DATASET EXCERPTS:
· · · · ·

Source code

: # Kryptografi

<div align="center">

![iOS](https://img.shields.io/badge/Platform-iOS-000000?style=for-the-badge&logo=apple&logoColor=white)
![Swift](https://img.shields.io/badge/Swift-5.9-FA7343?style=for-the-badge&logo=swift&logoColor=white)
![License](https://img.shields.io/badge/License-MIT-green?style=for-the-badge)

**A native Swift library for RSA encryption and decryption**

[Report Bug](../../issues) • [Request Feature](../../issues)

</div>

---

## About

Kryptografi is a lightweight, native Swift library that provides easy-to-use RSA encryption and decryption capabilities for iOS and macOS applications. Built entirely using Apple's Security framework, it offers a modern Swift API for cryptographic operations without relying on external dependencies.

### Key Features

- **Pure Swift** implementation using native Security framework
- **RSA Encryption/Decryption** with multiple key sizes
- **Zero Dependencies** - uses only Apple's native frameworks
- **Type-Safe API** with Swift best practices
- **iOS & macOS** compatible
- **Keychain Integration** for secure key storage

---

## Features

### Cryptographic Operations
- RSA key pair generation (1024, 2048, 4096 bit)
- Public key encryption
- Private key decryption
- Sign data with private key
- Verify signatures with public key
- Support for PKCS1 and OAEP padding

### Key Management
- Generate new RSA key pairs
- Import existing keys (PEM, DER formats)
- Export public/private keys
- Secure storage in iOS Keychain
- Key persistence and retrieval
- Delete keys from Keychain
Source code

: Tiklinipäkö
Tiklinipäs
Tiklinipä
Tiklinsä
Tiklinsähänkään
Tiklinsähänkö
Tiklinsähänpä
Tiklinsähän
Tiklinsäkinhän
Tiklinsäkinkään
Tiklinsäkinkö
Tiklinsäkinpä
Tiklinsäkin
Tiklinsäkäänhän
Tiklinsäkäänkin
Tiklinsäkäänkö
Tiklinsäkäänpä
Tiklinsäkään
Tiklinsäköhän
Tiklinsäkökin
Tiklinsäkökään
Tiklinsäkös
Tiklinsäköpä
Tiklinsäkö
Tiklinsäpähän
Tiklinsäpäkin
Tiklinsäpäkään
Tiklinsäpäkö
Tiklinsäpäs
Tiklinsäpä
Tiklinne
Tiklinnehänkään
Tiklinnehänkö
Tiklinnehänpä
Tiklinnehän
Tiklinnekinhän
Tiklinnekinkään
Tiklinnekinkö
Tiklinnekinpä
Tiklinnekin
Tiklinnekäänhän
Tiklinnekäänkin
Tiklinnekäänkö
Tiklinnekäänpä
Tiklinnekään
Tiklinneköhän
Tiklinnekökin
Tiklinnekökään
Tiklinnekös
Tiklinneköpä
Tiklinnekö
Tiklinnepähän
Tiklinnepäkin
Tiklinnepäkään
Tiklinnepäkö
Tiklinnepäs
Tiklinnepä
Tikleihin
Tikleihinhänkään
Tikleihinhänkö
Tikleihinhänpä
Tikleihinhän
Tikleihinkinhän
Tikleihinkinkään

· · · · ·

REQUEST: Can you replace every "Keychain" with "Key Vault" in the records above and leave everything else unchanged?

EXERCISE ANSWER:
Source code

: # Kryptografi

<div align="center">

![iOS](https://img.shields.io/badge/Platform-iOS-000000?style=for-the-badge&logo=apple&logoColor=white)
![Swift](https://img.shields.io/badge/Swift-5.9-FA7343?style=for-the-badge&logo=swift&logoColor=white)
![License](https://img.shields.io/badge/License-MIT-green?style=for-the-badge)

**A native Swift library for RSA encryption and decryption**

[Report Bug](../../issues) • [Request Feature](../../issues)

</div>

---

## About

Kryptografi is a lightweight, native Swift library that provides easy-to-use RSA encryption and decryption capabilities for iOS and macOS applications. Built entirely using Apple's Security framework, it offers a modern Swift API for cryptographic operations without relying on external dependencies.

### Key Features

- **Pure Swift** implementation using native Security framework
- **RSA Encryption/Decryption** with multiple key sizes
- **Zero Dependencies** - uses only Apple's native frameworks
- **Type-Safe API** with Swift best practices
- **iOS & macOS** compatible
- **Key Vault Integration** for secure key storage

---

## Features

### Cryptographic Operations
- RSA key pair generation (1024, 2048, 4096 bit)
- Public key encryption
- Private key decryption
- Sign data with private key
- Verify signatures with public key
- Support for PKCS1 and OAEP padding

### Key Management
- Generate new RSA key pairs
- Import existing keys (PEM, DER formats)
- Export public/private keys
- Secure storage in iOS Key Vault
- Key persistence and retrieval
- Delete keys from Key Vault
Source code

: Tiklinipäkö
Tiklinipäs
Tiklinipä
Tiklinsä
Tiklinsähänkään
Tiklinsähänkö
Tiklinsähänpä
Tiklinsähän
Tiklinsäkinhän
Tiklinsäkinkään
Tiklinsäkinkö
Tiklinsäkinpä
Tiklinsäkin
Tiklinsäkäänhän
Tiklinsäkäänkin
Tiklinsäkäänkö
Tiklinsäkäänpä
Tiklinsäkään
Tiklinsäköhän
Tiklinsäkökin
Tiklinsäkökään
Tiklinsäkös
Tiklinsäköpä
Tiklinsäkö
Tiklinsäpähän
Tiklinsäpäkin
Tiklinsäpäkään
Tiklinsäpäkö
Tiklinsäpäs
Tiklinsäpä
Tiklinne
Tiklinnehänkään
Tiklinnehänkö
Tiklinnehänpä
Tiklinnehän
Tiklinnekinhän
Tiklinnekinkään
Tiklinnekinkö
Tiklinnekinpä
Tiklinnekin
Tiklinnekäänhän
Tiklinnekäänkin
Tiklinnekäänkö
Tiklinnekäänpä
Tiklinnekään
Tiklinneköhän
Tiklinnekökin
Tiklinnekökään
Tiklinnekös
Tiklinneköpä
Tiklinnekö
Tiklinnepähän
Tiklinnepäkin
Tiklinnepäkään
Tiklinnepäkö
Tiklinnepäs
Tiklinnepä
Tikleihin
Tikleihinhänkään
Tikleihinhänkö
Tikleihinhänpä
Tikleihinhän
Tikleihinkinhän
Tikleihinkinkään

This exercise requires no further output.